Anonymisierung der Daten: Bevor Daten geteilt werden, müssen sie anonymisiert oder pseudonymisiert werden, um den Datenschutz zu gewährleisten.

Datenverarbeitung: Die klassische Methode, KI-Modelle zu trainieren, erfordert, dass Daten konsistent gesammelt und gespeichert werden. Danach müssen diese Daten in spezifische Cloudspeicher hochgeladen und standardisiert verarbeitet werden. Technologien wie „Confidential Computing“ schützen die Daten nicht nur im Speicher, sondern auch während der Verarbeitung.

Herausforderungen durch fehlende Standards: Ein großes Problem ist das Fehlen einheitlicher digitaler Strukturen und Standards. Die elektronische Patientenakte (ePA) könnte helfen, wenn sie richtig genutzt wird. Derzeit verhindern verschiedene, nicht standardisierte Systeme eine einfache Zusammenarbeit und Datennutzung.

Interoperabilität: Entwickler von Klinik-, Arzt- und Laborinformationssystemen schützen oft ihre Marktposition und machen es schwierig, Daten zwischen verschiedenen Systemen auszutauschen. Es bleibt abzuwarten, ob neue Gesetze genug Druck auf diese Entwickler ausüben, um die Interoperabilität zu verbessern.

Fortschrittliche Lernmethoden: Techniken wie Swarm Learning und Federated Learning sind in der Entwicklung und bieten zukünftige Möglichkeiten, Gesundheitsdaten effizient zu nutzen, ohne dass die Daten selbst geteilt werden.

Hoher Ressourcenbedarf: Das Training großer KI-Modelle, wie chatGPT, erfordert viel Hardware und Energie, was mit hohen Kosten verbunden ist.

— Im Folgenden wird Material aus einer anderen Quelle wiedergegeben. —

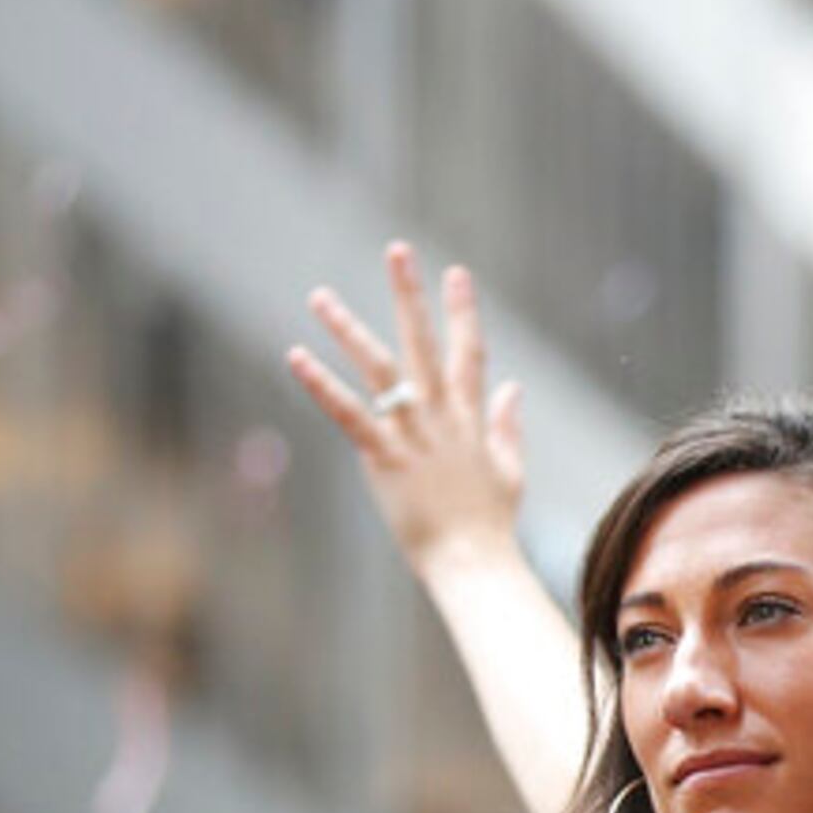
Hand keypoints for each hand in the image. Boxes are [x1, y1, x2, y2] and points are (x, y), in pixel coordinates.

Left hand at [285, 241, 526, 575]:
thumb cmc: (490, 524)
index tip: (456, 273)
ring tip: (320, 296)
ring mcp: (413, 434)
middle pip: (424, 342)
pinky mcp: (386, 458)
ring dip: (348, 329)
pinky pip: (350, 413)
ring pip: (380, 368)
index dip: (463, 311)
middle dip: (410, 294)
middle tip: (397, 250)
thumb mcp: (510, 469)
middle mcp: (442, 416)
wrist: (474, 562)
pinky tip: (297, 356)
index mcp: (470, 418)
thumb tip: (515, 388)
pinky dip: (322, 384)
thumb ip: (509, 425)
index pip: (469, 352)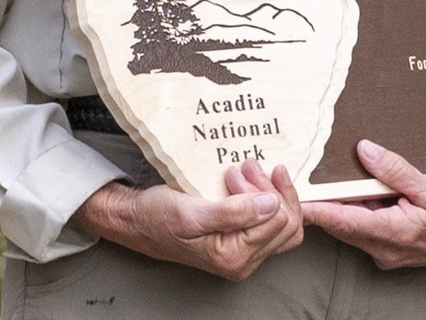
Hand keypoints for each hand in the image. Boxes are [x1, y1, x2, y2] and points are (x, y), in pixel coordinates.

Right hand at [71, 158, 302, 280]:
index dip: (266, 192)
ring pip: (281, 221)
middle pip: (287, 224)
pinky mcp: (240, 238)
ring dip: (270, 191)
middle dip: (273, 190)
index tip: (241, 171)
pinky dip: (264, 196)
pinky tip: (249, 179)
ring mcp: (244, 250)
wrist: (138, 219)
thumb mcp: (193, 213)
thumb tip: (273, 205)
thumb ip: (234, 213)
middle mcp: (243, 260)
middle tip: (248, 165)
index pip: (279, 222)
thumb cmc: (159, 217)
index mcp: (235, 258)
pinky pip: (268, 220)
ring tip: (247, 168)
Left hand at [302, 140, 425, 268]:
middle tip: (294, 180)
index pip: (342, 220)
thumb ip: (396, 170)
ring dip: (336, 205)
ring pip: (351, 225)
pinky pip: (365, 226)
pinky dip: (354, 209)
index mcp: (393, 233)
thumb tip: (364, 150)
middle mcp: (384, 247)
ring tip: (315, 178)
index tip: (291, 197)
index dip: (314, 208)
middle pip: (341, 223)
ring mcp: (387, 250)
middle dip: (318, 204)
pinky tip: (350, 188)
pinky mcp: (391, 246)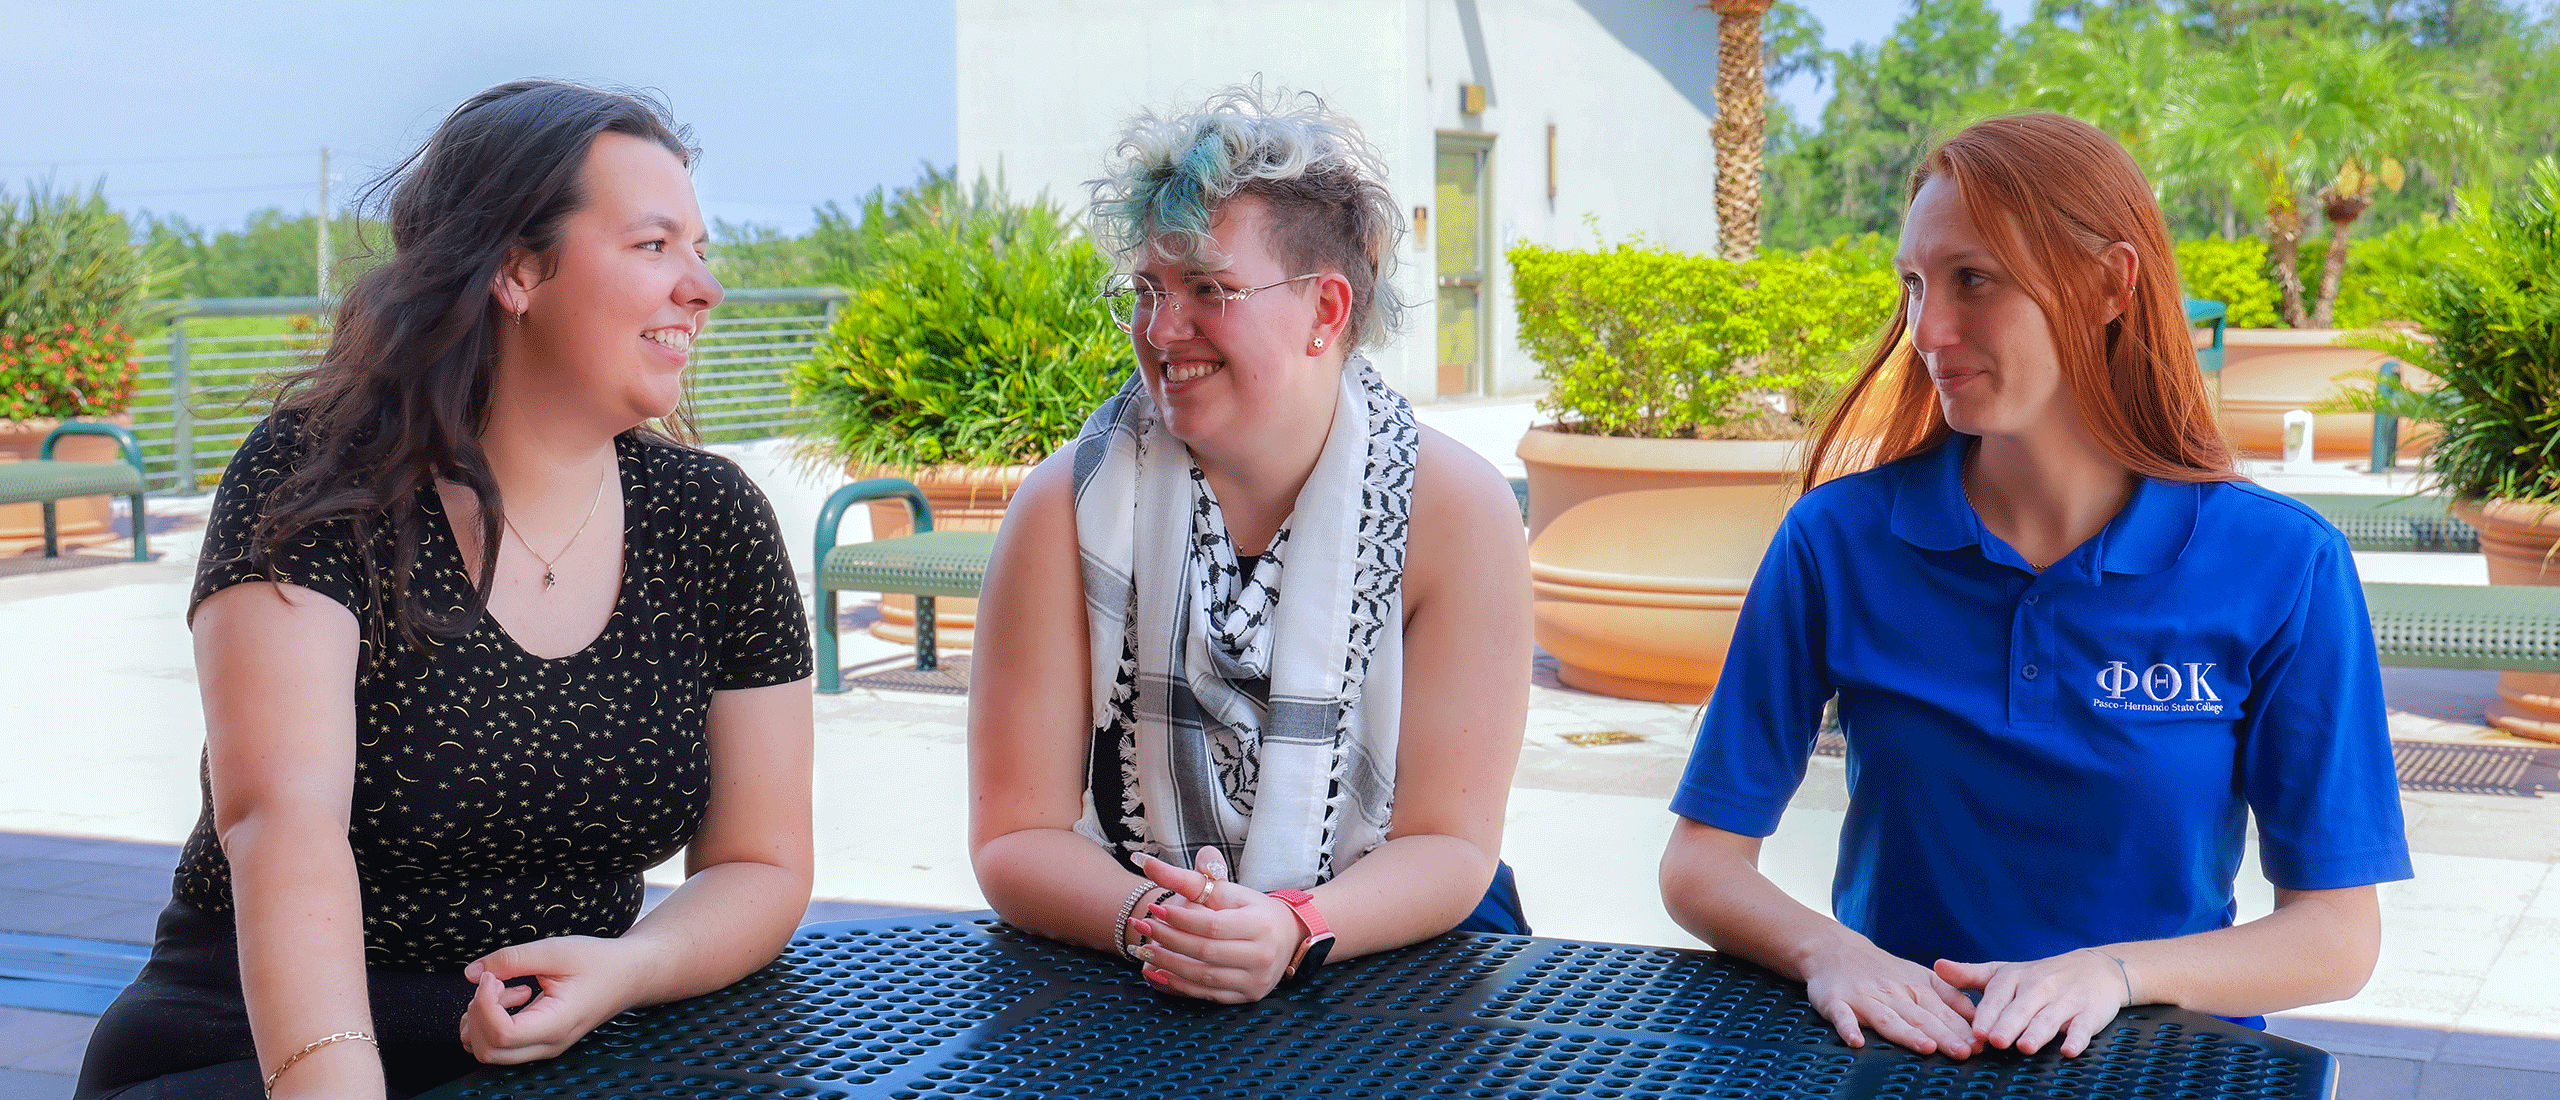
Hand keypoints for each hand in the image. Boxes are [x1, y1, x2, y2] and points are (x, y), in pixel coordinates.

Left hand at [458, 935, 643, 1063]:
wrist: (630, 975)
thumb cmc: (601, 962)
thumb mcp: (556, 951)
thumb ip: (511, 959)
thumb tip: (473, 974)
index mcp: (556, 1024)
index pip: (501, 1033)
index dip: (485, 1004)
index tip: (492, 977)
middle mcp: (549, 1044)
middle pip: (488, 1050)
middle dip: (478, 1014)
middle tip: (495, 981)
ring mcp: (544, 1047)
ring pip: (489, 1052)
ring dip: (483, 1020)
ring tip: (505, 989)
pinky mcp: (540, 1042)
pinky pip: (500, 1045)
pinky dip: (491, 1023)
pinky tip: (511, 998)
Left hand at [1129, 848, 1300, 1002]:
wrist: (1287, 934)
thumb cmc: (1250, 908)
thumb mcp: (1225, 890)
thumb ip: (1187, 878)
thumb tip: (1146, 863)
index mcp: (1260, 925)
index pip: (1212, 925)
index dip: (1180, 919)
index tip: (1155, 910)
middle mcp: (1262, 955)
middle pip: (1205, 951)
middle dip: (1168, 940)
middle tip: (1143, 928)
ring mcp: (1256, 980)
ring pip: (1203, 976)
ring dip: (1168, 965)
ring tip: (1144, 950)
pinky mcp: (1247, 996)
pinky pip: (1206, 994)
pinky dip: (1178, 984)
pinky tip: (1158, 972)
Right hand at [1798, 934, 1978, 1057]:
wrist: (1834, 948)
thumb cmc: (1882, 969)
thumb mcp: (1920, 976)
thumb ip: (1949, 996)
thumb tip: (1979, 1018)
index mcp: (1915, 987)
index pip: (1942, 1011)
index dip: (1961, 1029)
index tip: (1979, 1045)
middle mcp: (1892, 993)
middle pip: (1920, 1018)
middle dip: (1943, 1035)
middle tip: (1963, 1052)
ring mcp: (1864, 998)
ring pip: (1887, 1018)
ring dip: (1906, 1033)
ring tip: (1925, 1046)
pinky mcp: (1835, 1001)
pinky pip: (1841, 1016)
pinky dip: (1847, 1028)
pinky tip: (1856, 1041)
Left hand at [1934, 949, 2131, 1057]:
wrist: (2095, 968)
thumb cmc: (2039, 976)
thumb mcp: (2003, 972)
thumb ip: (1969, 974)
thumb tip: (1936, 966)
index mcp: (2015, 978)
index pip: (1998, 996)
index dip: (1987, 1014)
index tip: (1976, 1031)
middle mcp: (2040, 987)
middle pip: (2022, 1009)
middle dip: (2008, 1025)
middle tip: (1995, 1041)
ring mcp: (2066, 999)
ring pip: (2049, 1018)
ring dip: (2037, 1032)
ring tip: (2024, 1046)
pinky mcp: (2090, 1012)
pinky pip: (2083, 1027)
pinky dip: (2077, 1038)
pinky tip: (2068, 1050)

Anreize und Herausforderungen für medizinisches Personal: Es ist wichtig, Anreize zu schaffen, damit Krankenhäuser und Arztpraxen die notwendigen Daten sammeln und strukturieren. Patienten und medizinisches Personal sollten für ihre Beteiligung und den zusätzlichen Aufwand entschädigt werden. Trotz hoher Unterstützung der Ärzteschaft für die Datennutzung in der Forschung, ist eine Entlastung der zusätzlichen Arbeitsbelastung notwendig.

Fazit: Durch gezielte Maßnahmen und eine angepasste Gesetzgebung kann das volle Potenzial der KI in der medizinischen Forschung ausgeschöpft werden, um die Gesundheitsversorgung nachhaltig zu verbessern.